Note how the array is again sentinelized. The array PBalls has NP+1 elements. After putting the random balls in unsorted order into PBalls, we set PBalls[NP] to equal NB+1, and then we sort it. That way, we know that PBalls[NP] will remain equal to NB+1. After the sort, we know that the minimum element is in PBalls[0], so we can put PBalls[0]+NB into the last PBalls[NP]. Now we have all the intervals represented easily in PBalls.

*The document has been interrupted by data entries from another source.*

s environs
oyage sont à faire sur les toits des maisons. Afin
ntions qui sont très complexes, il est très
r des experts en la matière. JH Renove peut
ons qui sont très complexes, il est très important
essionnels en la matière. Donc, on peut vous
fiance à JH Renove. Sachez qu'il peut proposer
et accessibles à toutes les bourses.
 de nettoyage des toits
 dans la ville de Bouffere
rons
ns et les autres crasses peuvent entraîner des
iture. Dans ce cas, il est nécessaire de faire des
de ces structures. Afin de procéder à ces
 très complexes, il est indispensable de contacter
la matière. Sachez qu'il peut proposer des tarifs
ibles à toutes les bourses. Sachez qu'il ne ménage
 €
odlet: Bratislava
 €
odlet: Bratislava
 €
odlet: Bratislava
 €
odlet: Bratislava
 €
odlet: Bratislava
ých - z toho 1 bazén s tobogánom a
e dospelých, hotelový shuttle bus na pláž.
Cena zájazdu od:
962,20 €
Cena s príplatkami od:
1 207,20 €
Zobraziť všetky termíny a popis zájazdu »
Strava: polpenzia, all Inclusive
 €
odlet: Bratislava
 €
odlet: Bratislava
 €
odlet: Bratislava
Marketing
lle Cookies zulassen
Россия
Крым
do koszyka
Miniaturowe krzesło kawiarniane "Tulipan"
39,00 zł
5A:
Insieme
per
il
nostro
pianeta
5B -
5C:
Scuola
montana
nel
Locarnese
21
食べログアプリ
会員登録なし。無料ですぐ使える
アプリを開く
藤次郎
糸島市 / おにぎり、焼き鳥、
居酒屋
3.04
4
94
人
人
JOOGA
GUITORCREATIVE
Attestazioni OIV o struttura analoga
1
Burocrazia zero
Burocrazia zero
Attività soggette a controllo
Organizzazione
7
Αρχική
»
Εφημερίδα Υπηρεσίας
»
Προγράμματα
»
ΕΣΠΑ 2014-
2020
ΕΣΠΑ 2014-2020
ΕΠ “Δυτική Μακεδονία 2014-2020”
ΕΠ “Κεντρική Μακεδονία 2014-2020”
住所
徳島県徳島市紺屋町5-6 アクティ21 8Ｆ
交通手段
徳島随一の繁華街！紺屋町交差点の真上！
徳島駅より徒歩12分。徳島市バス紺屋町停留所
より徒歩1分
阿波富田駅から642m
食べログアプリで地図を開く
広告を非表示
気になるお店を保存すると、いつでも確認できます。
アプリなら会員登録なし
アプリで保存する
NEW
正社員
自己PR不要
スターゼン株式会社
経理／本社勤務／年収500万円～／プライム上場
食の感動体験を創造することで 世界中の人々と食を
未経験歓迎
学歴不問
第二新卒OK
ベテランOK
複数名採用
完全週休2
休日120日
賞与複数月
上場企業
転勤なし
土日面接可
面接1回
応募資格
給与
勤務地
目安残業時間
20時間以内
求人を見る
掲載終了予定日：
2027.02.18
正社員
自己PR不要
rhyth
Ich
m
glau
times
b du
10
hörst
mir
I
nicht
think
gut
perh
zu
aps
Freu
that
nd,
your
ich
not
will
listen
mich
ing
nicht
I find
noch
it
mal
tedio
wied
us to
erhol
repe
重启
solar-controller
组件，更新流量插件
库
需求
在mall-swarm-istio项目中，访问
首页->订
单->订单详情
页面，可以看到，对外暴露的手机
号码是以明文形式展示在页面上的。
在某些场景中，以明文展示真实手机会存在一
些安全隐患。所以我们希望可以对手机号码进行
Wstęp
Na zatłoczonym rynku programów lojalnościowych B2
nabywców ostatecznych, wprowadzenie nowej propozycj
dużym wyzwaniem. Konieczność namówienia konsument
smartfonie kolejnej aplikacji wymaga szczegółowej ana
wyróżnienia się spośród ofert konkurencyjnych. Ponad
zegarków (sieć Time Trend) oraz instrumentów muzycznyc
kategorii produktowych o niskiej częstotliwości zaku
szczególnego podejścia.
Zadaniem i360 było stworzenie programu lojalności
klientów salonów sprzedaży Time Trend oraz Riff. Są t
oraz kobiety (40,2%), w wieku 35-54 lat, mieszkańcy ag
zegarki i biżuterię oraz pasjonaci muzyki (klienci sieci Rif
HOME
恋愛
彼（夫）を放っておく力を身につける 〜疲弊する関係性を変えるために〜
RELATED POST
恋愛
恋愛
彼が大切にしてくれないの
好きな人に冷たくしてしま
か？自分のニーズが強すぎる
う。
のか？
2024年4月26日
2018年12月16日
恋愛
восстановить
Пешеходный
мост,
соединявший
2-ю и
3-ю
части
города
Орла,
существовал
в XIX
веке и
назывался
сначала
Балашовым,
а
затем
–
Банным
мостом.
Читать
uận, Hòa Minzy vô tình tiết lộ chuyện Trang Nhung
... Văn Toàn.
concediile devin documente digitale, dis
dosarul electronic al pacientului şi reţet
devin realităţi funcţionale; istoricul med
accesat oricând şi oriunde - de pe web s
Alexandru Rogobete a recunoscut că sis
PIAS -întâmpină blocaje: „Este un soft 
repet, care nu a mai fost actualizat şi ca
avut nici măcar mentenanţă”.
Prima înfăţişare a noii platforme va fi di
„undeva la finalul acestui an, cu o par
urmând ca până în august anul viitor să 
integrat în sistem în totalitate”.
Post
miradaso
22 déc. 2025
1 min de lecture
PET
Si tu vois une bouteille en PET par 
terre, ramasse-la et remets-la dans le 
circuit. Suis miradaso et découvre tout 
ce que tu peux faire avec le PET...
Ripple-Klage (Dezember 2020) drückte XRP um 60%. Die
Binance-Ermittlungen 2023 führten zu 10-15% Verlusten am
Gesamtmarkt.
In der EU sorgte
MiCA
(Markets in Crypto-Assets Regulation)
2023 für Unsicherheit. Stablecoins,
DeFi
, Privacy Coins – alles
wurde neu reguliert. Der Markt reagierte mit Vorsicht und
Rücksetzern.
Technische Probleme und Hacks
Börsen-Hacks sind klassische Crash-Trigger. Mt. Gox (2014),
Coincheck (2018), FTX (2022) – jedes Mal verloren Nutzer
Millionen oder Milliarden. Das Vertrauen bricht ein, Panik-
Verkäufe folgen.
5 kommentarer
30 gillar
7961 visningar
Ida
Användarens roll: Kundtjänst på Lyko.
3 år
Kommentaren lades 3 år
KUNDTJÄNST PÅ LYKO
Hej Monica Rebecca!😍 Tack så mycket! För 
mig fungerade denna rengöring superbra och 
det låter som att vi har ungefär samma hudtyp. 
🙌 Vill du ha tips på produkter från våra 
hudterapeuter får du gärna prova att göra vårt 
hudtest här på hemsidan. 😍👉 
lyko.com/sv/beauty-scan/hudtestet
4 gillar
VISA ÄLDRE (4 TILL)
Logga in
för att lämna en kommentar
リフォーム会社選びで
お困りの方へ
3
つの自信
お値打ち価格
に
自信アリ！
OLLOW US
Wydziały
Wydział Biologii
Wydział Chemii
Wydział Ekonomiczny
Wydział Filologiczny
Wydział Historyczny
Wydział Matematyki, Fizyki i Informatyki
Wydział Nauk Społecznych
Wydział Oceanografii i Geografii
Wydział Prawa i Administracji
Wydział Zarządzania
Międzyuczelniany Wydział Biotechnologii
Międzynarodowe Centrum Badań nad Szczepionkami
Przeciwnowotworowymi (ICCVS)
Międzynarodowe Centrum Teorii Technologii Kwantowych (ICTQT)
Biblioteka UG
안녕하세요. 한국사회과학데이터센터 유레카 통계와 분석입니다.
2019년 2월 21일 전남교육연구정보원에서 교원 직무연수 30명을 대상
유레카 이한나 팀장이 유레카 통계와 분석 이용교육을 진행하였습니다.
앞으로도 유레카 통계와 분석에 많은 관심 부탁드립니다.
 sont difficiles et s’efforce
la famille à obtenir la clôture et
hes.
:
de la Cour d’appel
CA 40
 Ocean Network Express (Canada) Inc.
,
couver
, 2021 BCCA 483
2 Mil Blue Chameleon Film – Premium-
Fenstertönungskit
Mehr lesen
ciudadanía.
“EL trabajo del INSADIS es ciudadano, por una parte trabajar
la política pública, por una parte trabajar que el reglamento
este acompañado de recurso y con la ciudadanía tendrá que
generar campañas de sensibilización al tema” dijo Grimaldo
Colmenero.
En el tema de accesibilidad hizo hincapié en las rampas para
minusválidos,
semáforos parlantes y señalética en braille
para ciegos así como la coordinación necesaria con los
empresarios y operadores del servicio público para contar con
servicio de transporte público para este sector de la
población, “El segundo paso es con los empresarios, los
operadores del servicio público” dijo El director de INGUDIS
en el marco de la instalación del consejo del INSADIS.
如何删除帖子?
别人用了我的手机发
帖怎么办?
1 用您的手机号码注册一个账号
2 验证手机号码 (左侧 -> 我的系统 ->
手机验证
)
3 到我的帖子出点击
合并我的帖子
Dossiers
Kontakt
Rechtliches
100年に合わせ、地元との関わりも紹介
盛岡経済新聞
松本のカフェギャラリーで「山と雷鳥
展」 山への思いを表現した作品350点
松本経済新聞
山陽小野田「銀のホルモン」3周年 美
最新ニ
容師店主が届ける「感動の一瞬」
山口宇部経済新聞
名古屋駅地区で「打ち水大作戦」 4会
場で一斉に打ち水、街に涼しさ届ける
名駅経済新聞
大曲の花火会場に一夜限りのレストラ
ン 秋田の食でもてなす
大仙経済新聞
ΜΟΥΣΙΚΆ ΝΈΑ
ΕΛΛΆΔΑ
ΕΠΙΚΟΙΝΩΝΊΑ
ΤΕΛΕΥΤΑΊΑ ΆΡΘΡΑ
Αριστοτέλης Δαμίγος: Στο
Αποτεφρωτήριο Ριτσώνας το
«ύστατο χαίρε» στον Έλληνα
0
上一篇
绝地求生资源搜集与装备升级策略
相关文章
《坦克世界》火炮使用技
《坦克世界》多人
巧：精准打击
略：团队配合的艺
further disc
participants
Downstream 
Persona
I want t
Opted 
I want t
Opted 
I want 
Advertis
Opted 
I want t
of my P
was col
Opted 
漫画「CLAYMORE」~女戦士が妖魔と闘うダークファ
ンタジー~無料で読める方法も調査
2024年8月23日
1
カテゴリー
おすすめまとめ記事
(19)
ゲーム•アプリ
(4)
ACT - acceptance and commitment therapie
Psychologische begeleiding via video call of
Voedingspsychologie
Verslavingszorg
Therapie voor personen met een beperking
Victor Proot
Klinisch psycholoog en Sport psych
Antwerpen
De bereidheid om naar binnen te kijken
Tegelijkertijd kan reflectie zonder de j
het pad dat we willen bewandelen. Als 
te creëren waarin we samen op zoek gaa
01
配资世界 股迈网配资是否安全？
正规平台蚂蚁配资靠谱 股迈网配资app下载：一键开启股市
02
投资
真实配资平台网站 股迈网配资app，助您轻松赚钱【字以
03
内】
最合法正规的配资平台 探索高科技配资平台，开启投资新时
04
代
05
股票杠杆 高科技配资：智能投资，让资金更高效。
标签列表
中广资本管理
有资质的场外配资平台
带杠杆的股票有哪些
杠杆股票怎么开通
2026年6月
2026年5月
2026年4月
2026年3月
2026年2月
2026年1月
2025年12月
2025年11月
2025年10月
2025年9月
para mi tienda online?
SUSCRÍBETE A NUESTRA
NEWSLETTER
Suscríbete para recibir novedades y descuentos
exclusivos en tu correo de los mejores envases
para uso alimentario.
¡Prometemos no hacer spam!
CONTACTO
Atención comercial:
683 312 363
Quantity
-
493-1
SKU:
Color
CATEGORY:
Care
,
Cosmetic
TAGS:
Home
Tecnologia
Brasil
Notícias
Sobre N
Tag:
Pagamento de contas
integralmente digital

When we run it, it's much, much faster -- this is the best code for the problem:

```UNIX> g++ -O3 -o keno-ll5 keno-ll5.cpp
UNIX> time keno-ll5 80 20 1.25 1000000 n
Total = -28366.50.  Avg = -0.028366.  W/L/T: 320726 429274 250000
0.015u 0.001s 0:00.01 100.0%	0+0k 0+0io 0pf+0w
UNIX> time keno-ll5 80 20 1.25 10000000 n
Total = -278195.25.  Avg = -0.027820.  W/L/T: 3209691 4290309 2500000
0.114u 0.001s 0:00.11 100.0%	0+0k 0+0io 0pf+0w
UNIX> time keno-ll5 80 20 1.25 100000000 n
Total = -2778566.25.  Avg = -0.027786.  W/L/T: 32098415 42901585 25000000
1.103u 0.001s 0:01.10 100.0%	0+0k 0+0io 0pf+0w
UNIX> time keno-ll5 80 20 1.25 1000000000 n
Total = -27759207.00.  Avg = -0.027759.  W/L/T: 320995908 429004092 250000000
10.999u 0.004s 0:11.00 99.9%	0+0k 0+0io 0pf+0w
UNIX>
```
We can confidently tell Mr. Thump that this bet will make him 2.78 cents on every dollar bet. My guess is that he'd like a little more. If you make the payout \$1.20 instead of \$1.25, his profit goes to 4.38 cents. How does that compare? Well, Roulette is a profit of 5 cents. Three card poker goes anywhere from 1.96 cents to about 10, depending on the odds. I'd say you've invented a pretty good game!

### What have we learned?

Well, my goals here were twofold. First, I wanted to teach you upper_bound and lower_bound. Second, I wanted to show you how the choice of algorithm and data structure impacts performance. While the code in keno-ll.cpp was reasonable to solve the problem, it had three performance deficiencies:

1. The random ball-picking algorithm was inefficient.
2. The code for multiple iterations had too much randomness -- calculating the probabilities for all 80 balls at each iteration is a much smarter and faster way to perform the evalution.
3. Performing insertions/finds with a set is slower than using an vector and sorting. The code for Pick_Balls() and Calculate_All() is O(NP log(NP)) in both cases. However, the vector version is faster, largely because it is more memory- efficient.

As a final thought exercise, would you have to change your implementation if NB is huge (say, 500,000,000) and NP is much smaller (say, 1000)? Think about it, and if you want your thought process corroborated, ask me in class.